YOUR GOAL => Only one stretch of the data below is wanted: the lines from the one with "This example shows" through the one with "1 | 8.500 | 1.190 | 1.632 |", repeated exactly.

EXERCISE MATERIALS =>
--*--

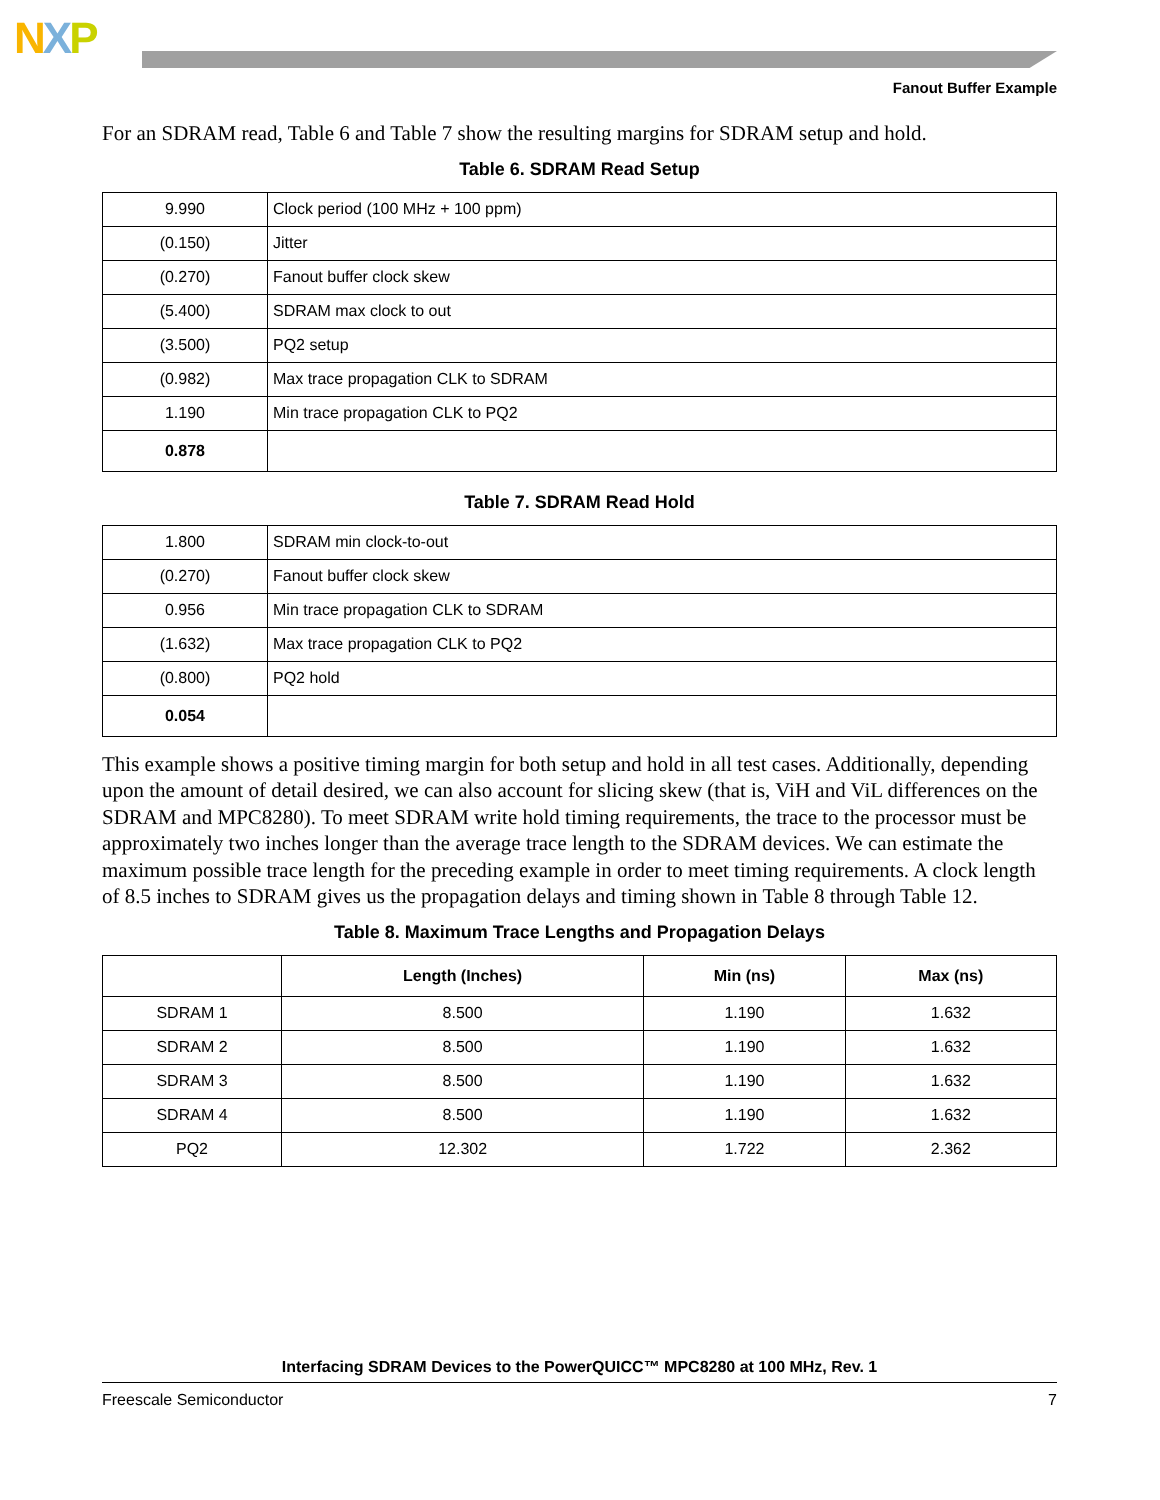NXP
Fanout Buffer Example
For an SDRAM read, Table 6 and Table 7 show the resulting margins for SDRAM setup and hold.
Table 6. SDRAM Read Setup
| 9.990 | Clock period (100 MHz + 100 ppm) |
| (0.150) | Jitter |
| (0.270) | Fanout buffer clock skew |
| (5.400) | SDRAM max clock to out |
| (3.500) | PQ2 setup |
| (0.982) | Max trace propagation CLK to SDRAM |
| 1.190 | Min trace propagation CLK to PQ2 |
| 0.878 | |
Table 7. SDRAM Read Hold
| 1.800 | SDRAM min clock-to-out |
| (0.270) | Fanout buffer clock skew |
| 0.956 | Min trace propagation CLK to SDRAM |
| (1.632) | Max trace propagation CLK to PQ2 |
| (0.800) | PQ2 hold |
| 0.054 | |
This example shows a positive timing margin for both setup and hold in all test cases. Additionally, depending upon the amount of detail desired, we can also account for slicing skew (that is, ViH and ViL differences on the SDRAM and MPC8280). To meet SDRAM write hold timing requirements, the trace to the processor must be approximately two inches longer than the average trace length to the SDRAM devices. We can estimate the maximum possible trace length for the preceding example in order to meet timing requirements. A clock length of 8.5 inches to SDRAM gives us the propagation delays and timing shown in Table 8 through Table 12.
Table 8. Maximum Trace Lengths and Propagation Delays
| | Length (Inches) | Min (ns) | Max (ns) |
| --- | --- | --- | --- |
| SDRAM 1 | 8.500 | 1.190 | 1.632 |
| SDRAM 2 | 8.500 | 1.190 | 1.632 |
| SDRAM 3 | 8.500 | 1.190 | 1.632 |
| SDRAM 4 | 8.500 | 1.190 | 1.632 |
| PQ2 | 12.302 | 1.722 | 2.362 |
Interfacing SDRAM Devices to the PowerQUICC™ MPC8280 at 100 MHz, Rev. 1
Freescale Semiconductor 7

--*--

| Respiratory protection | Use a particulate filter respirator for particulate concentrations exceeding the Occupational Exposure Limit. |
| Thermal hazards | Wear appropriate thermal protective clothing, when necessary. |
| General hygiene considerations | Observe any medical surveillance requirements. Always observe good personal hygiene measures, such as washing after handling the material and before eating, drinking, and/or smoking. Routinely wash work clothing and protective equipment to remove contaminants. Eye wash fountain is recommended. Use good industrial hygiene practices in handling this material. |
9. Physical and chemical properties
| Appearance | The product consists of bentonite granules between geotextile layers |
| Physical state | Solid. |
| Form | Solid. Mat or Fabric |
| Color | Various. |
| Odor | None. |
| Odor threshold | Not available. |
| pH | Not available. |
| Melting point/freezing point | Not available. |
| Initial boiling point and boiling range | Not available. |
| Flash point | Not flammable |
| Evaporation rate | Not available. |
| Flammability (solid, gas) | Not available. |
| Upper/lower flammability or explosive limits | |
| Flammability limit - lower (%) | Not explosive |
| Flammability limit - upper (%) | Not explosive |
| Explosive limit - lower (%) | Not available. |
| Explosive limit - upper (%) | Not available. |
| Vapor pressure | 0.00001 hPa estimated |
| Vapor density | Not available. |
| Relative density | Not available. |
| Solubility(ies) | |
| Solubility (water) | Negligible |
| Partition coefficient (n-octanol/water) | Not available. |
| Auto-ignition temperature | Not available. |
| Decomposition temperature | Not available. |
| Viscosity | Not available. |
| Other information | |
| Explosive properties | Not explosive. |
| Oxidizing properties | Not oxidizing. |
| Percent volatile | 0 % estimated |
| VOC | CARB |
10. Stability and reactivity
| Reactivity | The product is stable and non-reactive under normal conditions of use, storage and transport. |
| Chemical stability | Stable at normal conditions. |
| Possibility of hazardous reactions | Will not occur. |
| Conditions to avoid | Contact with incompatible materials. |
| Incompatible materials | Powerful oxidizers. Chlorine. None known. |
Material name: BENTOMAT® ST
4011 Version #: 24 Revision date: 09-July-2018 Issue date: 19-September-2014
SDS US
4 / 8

--*--

ANSWER AREA =>
This example shows a positive timing margin for both setup and hold in all test cases. Additionally, depending upon the amount of detail desired, we can also account for slicing skew (that is, ViH and ViL differences on the SDRAM and MPC8280). To meet SDRAM write hold timing requirements, the trace to the processor must be approximately two inches longer than the average trace length to the SDRAM devices. We can estimate the maximum possible trace length for the preceding example in order to meet timing requirements. A clock length of 8.5 inches to SDRAM gives us the propagation delays and timing shown in Table 8 through Table 12.
Table 8. Maximum Trace Lengths and Propagation Delays
| | Length (Inches) | Min (ns) | Max (ns) |
| --- | --- | --- | --- |
| SDRAM 1 | 8.500 | 1.190 | 1.632 |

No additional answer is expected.